It sounds like magic. With your VoIP phone, messenger or Skype ID and a suitable VoIP service, you can make phone calls over the Internet till the cows come home, and all at no extra cost. Underneath and all the time, complex technology is working hard to give you the best web phone service possible. However, VoIP communications don’t obey the same rules as traditional phone calls. This leads to differences in the way connections are set up, the sorts of communication that are possible and also the quality of those communications. Knowing a little about the obstacle course for setting up a VoIP conversation could help you get the best balance out of your conventional and your VoIP phone connections.
Everything is Digital – but Not Everything is Equal
Nowadays, much of all phone communication is essentially digital. It simply gets converted to analog at the end so that you can hear what’s being said. Vendors and telcos figured out years ago that they could offer more, charge more and use fewer resources by moving to bits and bytes. However, if you make a call on your conventional phone line, you are still guaranteed a fixed line capacity for the duration of your call. Apart from the standard ‘telephone effect’ on voices because only the mid-range sound frequencies are transmitted, the only other effect might be slight delay in speech (a small fraction of a second) for very long distance calls. VoIP calls on the other hand must contend not only with latency like this, but with additional challenges too.
Jitter and Packet Loss
To put it simply, where conventional phone connections have bandwidth for them alone, VoIP must share.
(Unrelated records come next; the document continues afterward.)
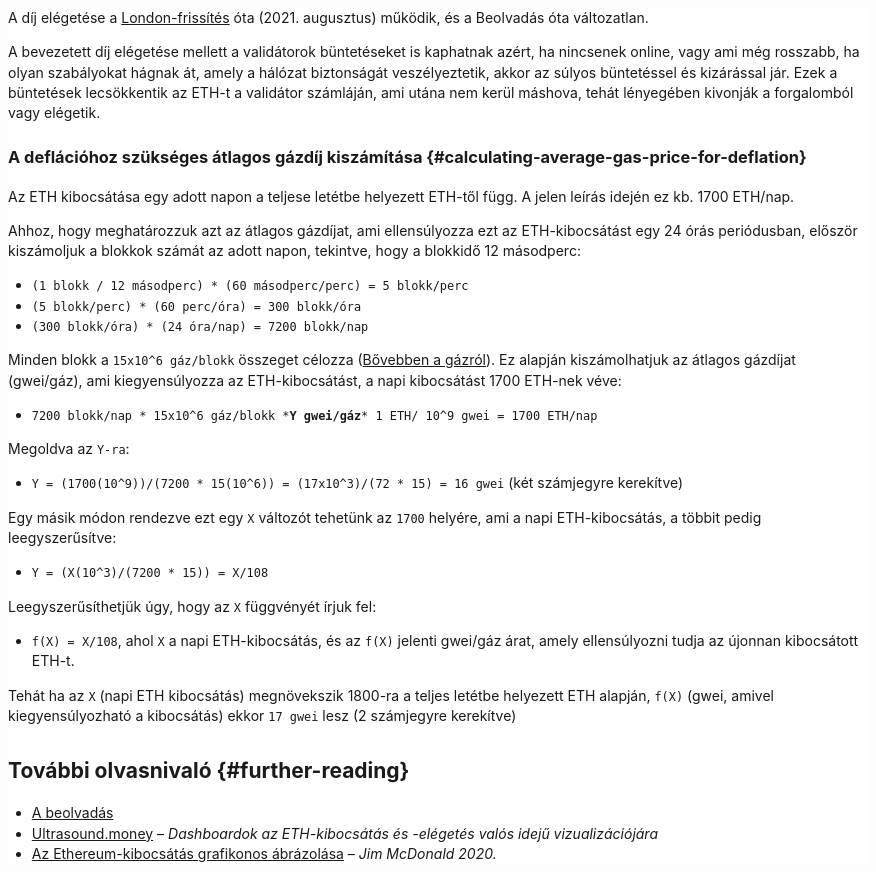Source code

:<Alert variant="update">
<AlertContent>
<AlertDescription>
A díj elégetése a <a href="/history/#london">London-frissítés</a> óta (2021. augusztus) működik, és a Beolvadás óta változatlan.
</AlertDescription>
</AlertContent>
</Alert>

A bevezetett díj elégetése mellett a validátorok büntetéseket is kaphatnak azért, ha nincsenek online, vagy ami még rosszabb, ha olyan szabályokat hágnak át, amely a hálózat biztonságát veszélyeztetik, akkor az súlyos büntetéssel és kizárással jár. Ezek a büntetések lecsökkentik az ETH-t a validátor számláján, ami utána nem kerül máshova, tehát lényegében kivonják a forgalomból vagy elégetik.

### A deflációhoz szükséges átlagos gázdíj kiszámítása {#calculating-average-gas-price-for-deflation}

Az ETH kibocsátása egy adott napon a teljese letétbe helyezett ETH-től függ. A jelen leírás idején ez kb. 1700 ETH/nap.

Ahhoz, hogy meghatározzuk azt az átlagos gázdíjat, ami ellensúlyozza ezt az ETH-kibocsátást egy 24 órás periódusban, először kiszámoljuk a blokkok számát az adott napon, tekintve, hogy a blokkidő 12 másodperc:

- `(1 blokk / 12 másodperc) * (60 másodperc/perc) = 5 blokk/perc`
- `(5 blokk/perc) * (60 perc/óra) = 300 blokk/óra`
- `(300 blokk/óra) * (24 óra/nap) = 7200 blokk/nap`

Minden blokk a `15x10^6 gáz/blokk` összeget célozza ([Bővebben a gázról](/developers/docs/gas/)). Ez alapján kiszámolhatjuk az átlagos gázdíjat (gwei/gáz), ami kiegyensúlyozza az ETH-kibocsátást, a napi kibocsátást 1700 ETH-nek véve:

- `7200 blokk/nap * 15x10^6 gáz/blokk *`**`Y gwei/gáz`**`* 1 ETH/ 10^9 gwei = 1700 ETH/nap`

Megoldva az `Y-ra`:

- `Y = (1700(10^9))/(7200 * 15(10^6)) = (17x10^3)/(72 * 15) = 16 gwei` (két számjegyre kerekítve)

Egy másik módon rendezve ezt egy `X` változót tehetünk az `1700` helyére, ami a napi ETH-kibocsátás, a többit pedig leegyszerűsítve:

- `Y = (X(10^3)/(7200 * 15)) = X/108`

Leegyszerűsíthetjük úgy, hogy az `X` függvényét írjuk fel:

- `f(X) = X/108`, ahol `X` a napi ETH-kibocsátás, és az `f(X)` jelenti gwei/gáz árat, amely ellensúlyozni tudja az újonnan kibocsátott ETH-t.

Tehát ha az `X` (napi ETH kibocsátás) megnövekszik 1800-ra a teljes letétbe helyezett ETH alapján, `f(X)` (gwei, amivel kiegyensúlyozható a kibocsátás) ekkor `17 gwei` lesz (2 számjegyre kerekítve)

## További olvasnivaló {#further-reading}

- [A beolvadás](/roadmap/merge/)
- [Ultrasound.money](https://ultrasound.money/) – _Dashboardok az ETH-kibocsátás és -elégetés valós idejű vizualizációjára_
- [Az Ethereum-kibocsátás grafikonos ábrázolása](https://www.attestant.io/posts/charting-ethereum-issuance/) – _Jim McDonald 2020._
VoIP conversations get chopped up into packets and bundled off with all the other Internet traffic packets like website interactions or streaming video clips. Because the Net may use different routes to send different packets, they may arrive out of order at the other end. In other words, part of what you said later could possibly arrive before a packet containing what you said earlier. If this happens for non-voice packets, then the time for the technology to figure things out and put packets back into the right order at the far end is often not noticeable. But for voice conversations that happen strictly in real time, out of sequence packets can cause an unpleasant jitter effect. Network congestion can have the same result. And sometimes voice packets may simply be lost – after all, that’s how the Internet works.
Just the Fax, Please
This packet-driven communication makes it harder to offer services like facsimile over VoIP. Fax machines may rely on the timing of certain signals to correctly initiate and transmit or receive information. Smarter new generation fax machines may get round this by having each packet contain data from the preceding packet. The net effect is then that it takes a loss of two packets rather than just one to have any negative effect on fax transmission over VoIP. Otherwise, you may prefer to use a mix of conventional and VoIP communications, at least until such time as such VoIP issues have been ironed out – or the world stops using fax and just sends digital files of scanned images.